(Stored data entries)

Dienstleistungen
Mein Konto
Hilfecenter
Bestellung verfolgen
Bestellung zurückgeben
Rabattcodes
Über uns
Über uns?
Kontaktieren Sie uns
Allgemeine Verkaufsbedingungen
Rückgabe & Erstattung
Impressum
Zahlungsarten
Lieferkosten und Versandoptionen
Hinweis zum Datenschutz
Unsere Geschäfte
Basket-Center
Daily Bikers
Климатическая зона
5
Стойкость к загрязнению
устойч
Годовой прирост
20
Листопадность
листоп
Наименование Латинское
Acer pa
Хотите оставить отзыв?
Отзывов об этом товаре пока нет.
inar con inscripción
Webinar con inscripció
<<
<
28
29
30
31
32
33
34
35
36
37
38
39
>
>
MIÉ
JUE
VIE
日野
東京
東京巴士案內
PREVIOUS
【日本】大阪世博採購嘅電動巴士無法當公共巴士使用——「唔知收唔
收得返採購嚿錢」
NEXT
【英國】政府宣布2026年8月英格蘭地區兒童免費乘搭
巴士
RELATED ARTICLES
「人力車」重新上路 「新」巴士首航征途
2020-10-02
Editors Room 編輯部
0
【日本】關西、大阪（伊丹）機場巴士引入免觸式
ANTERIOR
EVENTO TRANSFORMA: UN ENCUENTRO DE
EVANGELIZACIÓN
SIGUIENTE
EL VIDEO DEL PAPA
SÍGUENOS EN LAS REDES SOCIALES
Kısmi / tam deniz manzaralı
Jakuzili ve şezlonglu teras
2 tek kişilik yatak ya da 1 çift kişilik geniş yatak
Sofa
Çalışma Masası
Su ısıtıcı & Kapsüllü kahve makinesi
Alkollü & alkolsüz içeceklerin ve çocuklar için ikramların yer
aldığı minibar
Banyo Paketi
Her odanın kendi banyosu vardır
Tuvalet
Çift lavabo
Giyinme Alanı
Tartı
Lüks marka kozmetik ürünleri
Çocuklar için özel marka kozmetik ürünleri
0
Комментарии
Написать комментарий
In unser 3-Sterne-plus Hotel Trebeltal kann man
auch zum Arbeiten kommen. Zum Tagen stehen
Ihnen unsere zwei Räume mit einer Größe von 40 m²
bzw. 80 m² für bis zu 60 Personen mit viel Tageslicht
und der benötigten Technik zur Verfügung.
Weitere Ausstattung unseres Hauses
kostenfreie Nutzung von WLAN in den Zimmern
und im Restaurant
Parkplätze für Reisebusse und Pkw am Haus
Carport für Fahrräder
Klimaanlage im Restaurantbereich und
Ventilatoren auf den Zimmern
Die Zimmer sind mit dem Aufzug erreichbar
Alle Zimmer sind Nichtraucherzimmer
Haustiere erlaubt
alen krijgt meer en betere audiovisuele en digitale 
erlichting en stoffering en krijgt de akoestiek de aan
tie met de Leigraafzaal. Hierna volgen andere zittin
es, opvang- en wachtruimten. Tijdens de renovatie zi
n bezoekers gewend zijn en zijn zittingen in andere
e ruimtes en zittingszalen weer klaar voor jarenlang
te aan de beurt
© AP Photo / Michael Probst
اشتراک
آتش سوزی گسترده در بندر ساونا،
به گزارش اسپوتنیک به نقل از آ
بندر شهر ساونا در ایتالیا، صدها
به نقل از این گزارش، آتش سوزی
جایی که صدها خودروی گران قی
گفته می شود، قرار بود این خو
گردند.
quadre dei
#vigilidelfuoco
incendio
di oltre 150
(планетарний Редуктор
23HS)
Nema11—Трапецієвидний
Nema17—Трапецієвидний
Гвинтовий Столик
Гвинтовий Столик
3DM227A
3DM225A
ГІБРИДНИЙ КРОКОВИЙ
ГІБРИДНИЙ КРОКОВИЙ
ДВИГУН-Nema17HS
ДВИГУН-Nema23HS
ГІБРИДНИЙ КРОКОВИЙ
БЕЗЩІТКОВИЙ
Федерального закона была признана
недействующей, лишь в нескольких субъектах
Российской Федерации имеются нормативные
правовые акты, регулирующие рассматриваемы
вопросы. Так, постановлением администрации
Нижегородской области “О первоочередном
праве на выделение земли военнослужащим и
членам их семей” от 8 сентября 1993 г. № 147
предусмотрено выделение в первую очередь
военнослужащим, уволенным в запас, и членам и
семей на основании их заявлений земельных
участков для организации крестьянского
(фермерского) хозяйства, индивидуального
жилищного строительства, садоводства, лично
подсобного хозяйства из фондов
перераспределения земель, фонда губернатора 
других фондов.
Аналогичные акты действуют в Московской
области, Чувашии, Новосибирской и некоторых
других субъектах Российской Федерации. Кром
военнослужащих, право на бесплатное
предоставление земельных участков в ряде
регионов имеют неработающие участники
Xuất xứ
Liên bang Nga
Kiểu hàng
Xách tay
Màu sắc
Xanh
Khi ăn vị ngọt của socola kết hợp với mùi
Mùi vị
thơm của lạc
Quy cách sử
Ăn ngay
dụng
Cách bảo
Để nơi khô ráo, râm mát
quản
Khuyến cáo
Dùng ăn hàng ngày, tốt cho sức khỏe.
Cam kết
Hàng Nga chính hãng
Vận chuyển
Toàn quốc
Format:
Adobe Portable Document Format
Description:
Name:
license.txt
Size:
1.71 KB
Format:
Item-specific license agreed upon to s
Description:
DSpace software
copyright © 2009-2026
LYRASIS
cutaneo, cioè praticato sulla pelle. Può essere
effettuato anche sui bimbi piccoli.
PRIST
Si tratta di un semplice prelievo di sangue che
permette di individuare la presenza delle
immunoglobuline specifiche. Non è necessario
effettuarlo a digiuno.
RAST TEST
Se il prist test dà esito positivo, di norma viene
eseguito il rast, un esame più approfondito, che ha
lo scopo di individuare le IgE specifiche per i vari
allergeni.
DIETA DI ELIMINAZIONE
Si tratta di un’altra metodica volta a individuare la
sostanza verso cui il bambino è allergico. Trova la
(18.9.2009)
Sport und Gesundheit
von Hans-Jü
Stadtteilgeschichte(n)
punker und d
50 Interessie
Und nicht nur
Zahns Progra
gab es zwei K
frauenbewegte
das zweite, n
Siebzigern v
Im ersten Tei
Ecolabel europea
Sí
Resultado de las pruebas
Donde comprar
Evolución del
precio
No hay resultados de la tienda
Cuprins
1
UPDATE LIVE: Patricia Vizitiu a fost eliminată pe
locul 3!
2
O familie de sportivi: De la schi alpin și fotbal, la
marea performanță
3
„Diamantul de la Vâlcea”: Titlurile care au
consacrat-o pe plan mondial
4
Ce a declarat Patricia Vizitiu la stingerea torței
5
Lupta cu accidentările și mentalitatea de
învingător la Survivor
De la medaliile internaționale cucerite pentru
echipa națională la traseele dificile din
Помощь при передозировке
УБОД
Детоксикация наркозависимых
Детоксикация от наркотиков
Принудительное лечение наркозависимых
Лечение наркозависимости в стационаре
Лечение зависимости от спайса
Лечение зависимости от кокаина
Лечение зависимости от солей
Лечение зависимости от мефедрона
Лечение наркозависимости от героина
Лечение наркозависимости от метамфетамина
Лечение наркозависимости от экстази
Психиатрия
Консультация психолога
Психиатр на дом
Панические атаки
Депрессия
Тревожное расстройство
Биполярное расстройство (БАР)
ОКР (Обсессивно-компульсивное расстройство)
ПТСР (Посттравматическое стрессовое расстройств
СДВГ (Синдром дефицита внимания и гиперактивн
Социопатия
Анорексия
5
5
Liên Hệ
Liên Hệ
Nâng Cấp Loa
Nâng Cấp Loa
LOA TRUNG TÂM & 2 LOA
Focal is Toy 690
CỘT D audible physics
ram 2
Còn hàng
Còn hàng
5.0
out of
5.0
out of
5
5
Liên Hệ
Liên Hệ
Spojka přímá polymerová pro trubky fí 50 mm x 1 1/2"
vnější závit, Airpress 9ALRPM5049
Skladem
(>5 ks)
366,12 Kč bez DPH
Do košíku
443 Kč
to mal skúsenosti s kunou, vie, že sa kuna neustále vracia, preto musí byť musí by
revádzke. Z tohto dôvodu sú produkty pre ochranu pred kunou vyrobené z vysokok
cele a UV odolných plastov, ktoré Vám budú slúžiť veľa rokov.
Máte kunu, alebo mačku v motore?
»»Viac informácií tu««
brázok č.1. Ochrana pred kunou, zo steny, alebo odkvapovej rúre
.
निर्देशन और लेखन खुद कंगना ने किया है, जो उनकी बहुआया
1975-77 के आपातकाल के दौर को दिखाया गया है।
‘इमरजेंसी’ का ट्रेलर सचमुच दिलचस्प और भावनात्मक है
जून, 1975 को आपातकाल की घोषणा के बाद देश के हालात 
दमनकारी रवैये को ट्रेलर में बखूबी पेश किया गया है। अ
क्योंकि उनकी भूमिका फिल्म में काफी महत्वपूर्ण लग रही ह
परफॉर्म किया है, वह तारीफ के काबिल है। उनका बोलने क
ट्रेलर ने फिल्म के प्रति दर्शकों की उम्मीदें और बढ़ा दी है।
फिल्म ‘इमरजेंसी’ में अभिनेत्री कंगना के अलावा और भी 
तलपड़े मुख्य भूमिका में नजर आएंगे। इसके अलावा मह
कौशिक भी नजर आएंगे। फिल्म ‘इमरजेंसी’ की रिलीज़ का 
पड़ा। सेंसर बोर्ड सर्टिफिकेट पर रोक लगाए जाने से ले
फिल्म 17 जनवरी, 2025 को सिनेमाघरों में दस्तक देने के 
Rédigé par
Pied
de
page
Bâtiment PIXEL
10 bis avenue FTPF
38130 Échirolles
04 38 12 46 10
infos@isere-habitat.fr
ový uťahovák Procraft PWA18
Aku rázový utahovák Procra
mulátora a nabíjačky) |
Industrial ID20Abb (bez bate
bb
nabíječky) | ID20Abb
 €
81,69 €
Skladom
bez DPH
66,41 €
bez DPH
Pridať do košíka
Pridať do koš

[The task]
Copy out the lines word for word, from the first line of the items up to and including the line with "Комментарии".

[Your response]
Dienstleistungen
Mein Konto
Hilfecenter
Bestellung verfolgen
Bestellung zurückgeben
Rabattcodes
Über uns
Über uns?
Kontaktieren Sie uns
Allgemeine Verkaufsbedingungen
Rückgabe & Erstattung
Impressum
Zahlungsarten
Lieferkosten und Versandoptionen
Hinweis zum Datenschutz
Unsere Geschäfte
Basket-Center
Daily Bikers
Климатическая зона
5
Стойкость к загрязнению
устойч
Годовой прирост
20
Листопадность
листоп
Наименование Латинское
Acer pa
Хотите оставить отзыв?
Отзывов об этом товаре пока нет.
inar con inscripción
Webinar con inscripció
<<
<
28
29
30
31
32
33
34
35
36
37
38
39
>
>
MIÉ
JUE
VIE
日野
東京
東京巴士案內
PREVIOUS
【日本】大阪世博採購嘅電動巴士無法當公共巴士使用——「唔知收唔
收得返採購嚿錢」
NEXT
【英國】政府宣布2026年8月英格蘭地區兒童免費乘搭
巴士
RELATED ARTICLES
「人力車」重新上路 「新」巴士首航征途
2020-10-02
Editors Room 編輯部
0
【日本】關西、大阪（伊丹）機場巴士引入免觸式
ANTERIOR
EVENTO TRANSFORMA: UN ENCUENTRO DE
EVANGELIZACIÓN
SIGUIENTE
EL VIDEO DEL PAPA
SÍGUENOS EN LAS REDES SOCIALES
Kısmi / tam deniz manzaralı
Jakuzili ve şezlonglu teras
2 tek kişilik yatak ya da 1 çift kişilik geniş yatak
Sofa
Çalışma Masası
Su ısıtıcı & Kapsüllü kahve makinesi
Alkollü & alkolsüz içeceklerin ve çocuklar için ikramların yer
aldığı minibar
Banyo Paketi
Her odanın kendi banyosu vardır
Tuvalet
Çift lavabo
Giyinme Alanı
Tartı
Lüks marka kozmetik ürünleri
Çocuklar için özel marka kozmetik ürünleri
0
Комментарии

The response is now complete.